++++ TEXTE FOURNI
Elena Fortún

María de la Encarnación Gertrudis Jacoba Aragoneses y de Urquijo, connue sous son nom de plume Elena Fortún, née à Madrid en 1886 et morte en 1952 dans cette même ville, est une écrivaine espagnole, spécialiste de la littérature de la jeunesse.

Biographie

Enfance

María de la Encarnación est née le 17 novembre 1886 à Madrid, fille unique du militaire Leocadio Aragones et de Manuela de Urquijo, issue de la noblesse basque. C'est une enfant solitaire, rêveuse et sensible. Elle perd son père en 1904[1].

Famille

Eusebio de Gorbea y Lemmi, mari d'Elena Fortún (1909)

Elle se marie à dix-huit ans avec Eusebio de Gorbea y Lemmi, militaire et écrivain, en 1908. Le couple a deux fils, Luis (1908) et Manuel (1909), et vit à Madrid, dans la calle Ponzano, en 1919. L'un de leurs voisins est Santiago Regidor, professeur de dessin et collaborateur de la revue Blanco y Negro.

Elle y tient un salon littéraire où se rencontrent les figures de la vie intellectuelle de l'époque, comme María Rodrigo, María Martos et María Lejárraga.

En 1922, la famille s'installe à Tenerife. Elena se lie d'amitié avec Mercedes Hernández, épouse d'Eduardo Díez del Corral, collègue de son mari. Cette famille lui inspirera les personnages de ses écrits.

Elle tient son nom de plume d'Elena Fortún du titre d'un roman de son époux, Los mil años de Elena Fortún (1922).

Carrière

Elena Fortún revient à Madrid en 1924. Elle est nommée secrétaire de l'association Mujeres Amigas de los Ciegos, qui aide les personnes aveugles, et étudie le braille pour réaliser au mieux son travail. Elle entre à la Société Théosophique de Madrid. Elle intègre également la Residencia de Señoritas, dirigée par María de Maeztu. Elle y étudie la science des bibliothèques dans la bibliothèque fusionnée avec celle de l'Instituto Internacional de Madrid, auprès d'Enriqueta Martín. Ses cours sont à l'origine de l'Asociación Libros et de la revue du même nom à laquelle collaborent, avec Elena Fortún, Carmen Conde, Ernestina de Champourcín et Enriqueta Martín, ainsi Vierza Esparza pour les illustrations[2].

Elena est également membre du Lyceum Club Femenino où se réunissent les intellectuelles de Madrid[3]. Les articles qu'elle publie, notamment dans le journal La Prensa, concernent la condition féminine, avec des thèmes comme l'interdiction de la prostitution[4]. Ses articles paraissent également dans la revue La Moda Práctica.
++++++++
++++ DONNÉES ENREGISTRÉES
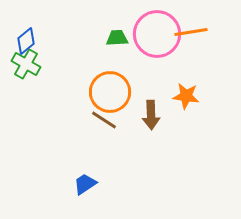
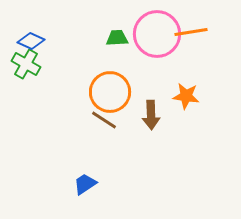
blue diamond: moved 5 px right; rotated 64 degrees clockwise
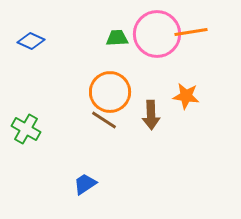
green cross: moved 65 px down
++++++++
• **TRAVAIL À FAIRE**
1: Répondez aux questions suivantes à partir du texte sur Elena Fortún :
(a) Dans quelle rue de Madrid le couple vit-il en 1919 ?
(b) En quelle année la famille s'installe-t-elle à Tenerife ?
(c) De quelle association Elena Fortún est-elle nommée secrétaire après son retour à Madrid ?
2: Recopiez mot pour mot le passage du texte sur Elena Fortún qui commence par « Elle se marie » et se termine par « et María Lejárraga. ».
Le matériel enregistré forme un ensemble distinct du texte sur Elena Fortún.

• **LISTE DES SOLUTIONS**
1:
(a) Dans la calle Ponzano.
(b) En 1922.
(c) De l'association Mujeres Amigas de los Ciegos.

2:
Elle se marie à dix-huit ans avec Eusebio de Gorbea y Lemmi, militaire et écrivain, en 1908. Le couple a deux fils, Luis (1908) et Manuel (1909), et vit à Madrid, dans la calle Ponzano, en 1919. L'un de leurs voisins est Santiago Regidor, professeur de dessin et collaborateur de la revue Blanco y Negro.

Elle y tient un salon littéraire où se rencontrent les figures de la vie intellectuelle de l'époque, comme María Rodrigo, María Martos et María Lejárraga.